* **TESTO DELLA PAGINA**
________________________________________

Colpito alla testa con un pugno, esperto valuta l’entità dei danni

Udienza preliminare ieri all’Aquila, al tribunale per i minorenni, sul caso di Giuseppe Pio D’Astolfo Il giudice, sentito il pm, ha ordinato un supplemento di indagine per accertare le lesioni riportate
LANCIANO. Sarà nominato un consulente medico per valutare l'entità delle lesioni riportate da Giuseppe Pio D'Astolfo nell'aggressione da parte di tre minorenni, avvenuta il 17 ottobre 2020 nell'area dei binari dell'ex stazione Sangritana. Lo ha deciso il giudice Cristina Tettamanti nell'udienza preliminare, svolta ieri mattina davanti al tribunale per i minorenni dell'Aquila, per decidere in merito al rinvio a giudizio di G.P.G., oggi sedicenne e unico dei tre minori, ritenuti responsabili dell'aggressione, ad essere imputabile (in quanto era l'unico ad avere già compiuto 14 anni al momento dei fatti).
Il pubblico ministero David Mancini ha richiesto un supplemento d'indagine con la nomina di un consulente tecnico per valutare se le lesioni riportate da D'Astolfo, all'epoca diciottenne, siano gravi o gravissime. Una valutazione importante, che potrebbe cambiare le cose sia dal punto di vista risarcitorio che di una eventuale condanna.

________________________________________

* **VOCI ELENCATE**
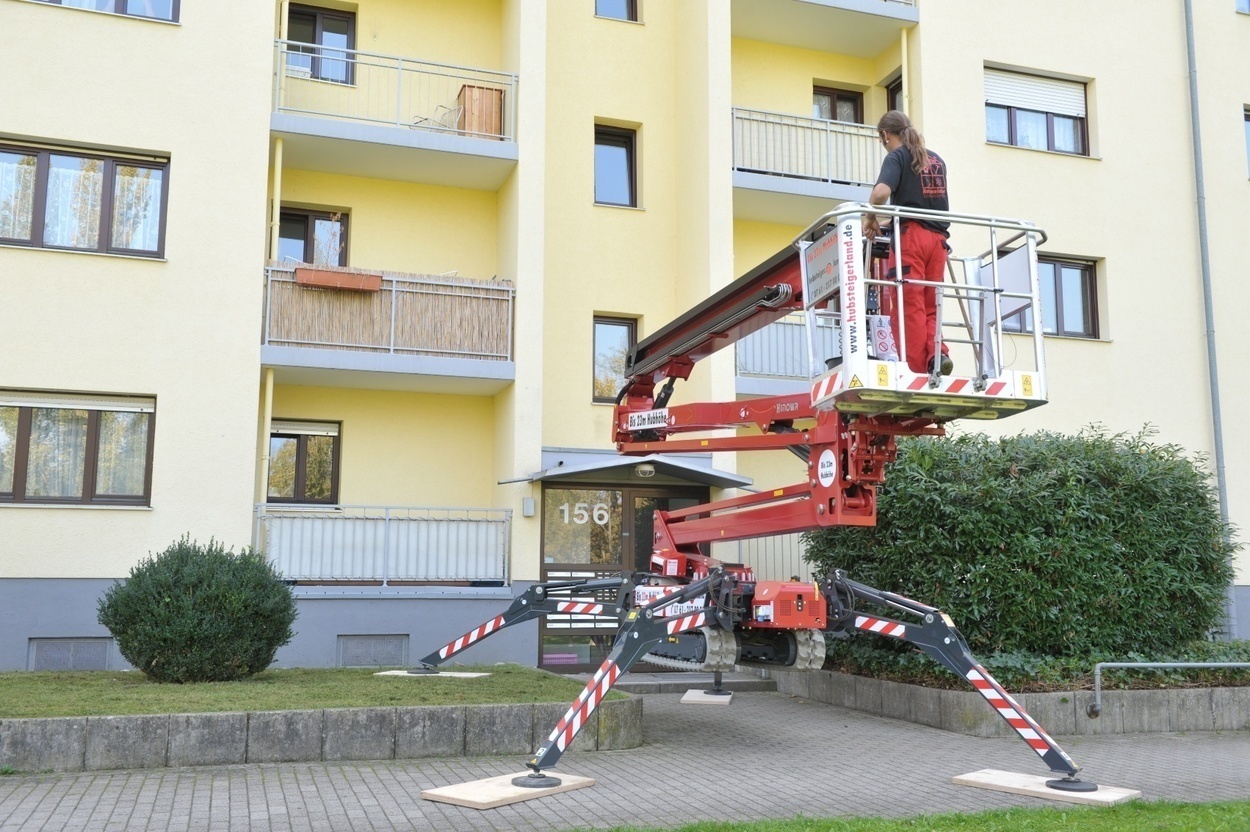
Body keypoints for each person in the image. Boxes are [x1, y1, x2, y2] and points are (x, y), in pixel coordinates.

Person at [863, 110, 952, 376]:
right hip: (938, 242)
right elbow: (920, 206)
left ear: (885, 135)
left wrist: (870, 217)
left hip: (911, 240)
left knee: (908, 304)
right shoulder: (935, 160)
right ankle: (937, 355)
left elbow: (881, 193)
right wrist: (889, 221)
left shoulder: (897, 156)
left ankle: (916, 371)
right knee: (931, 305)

________________________________________

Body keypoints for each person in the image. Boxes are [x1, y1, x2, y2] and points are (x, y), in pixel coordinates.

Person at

________________________________________

* **ESPLORA IL MATERIALE**
1. Nell'articolo sull'aggressione a Giuseppe Pio D'Astolfo, quale giudice ha deciso di nominare un consulente medico?
2. Indica se ciascuna affermazione concorda con l'articolo sull'aggressione a Giuseppe Pio D'Astolfo: (a) l'aggressione è avvenuta il 17 ottobre 2020; (b) l'udienza preliminare si è svolta davanti al tribunale di Lanciano; (c) il supplemento d'indagine è stato richiesto dal pubblico ministero David Mancini.

* **RISULTATI PER CONSEGNA**
1. Il giudice Cristina Tettamanti.

2.
(a) Sì: "avvenuta il 17 ottobre 2020".
(b) No: "davanti al tribunale per i minorenni dell'Aquila".
(c) Sì: "Il pubblico ministero David Mancini ha richiesto un supplemento d'indagine".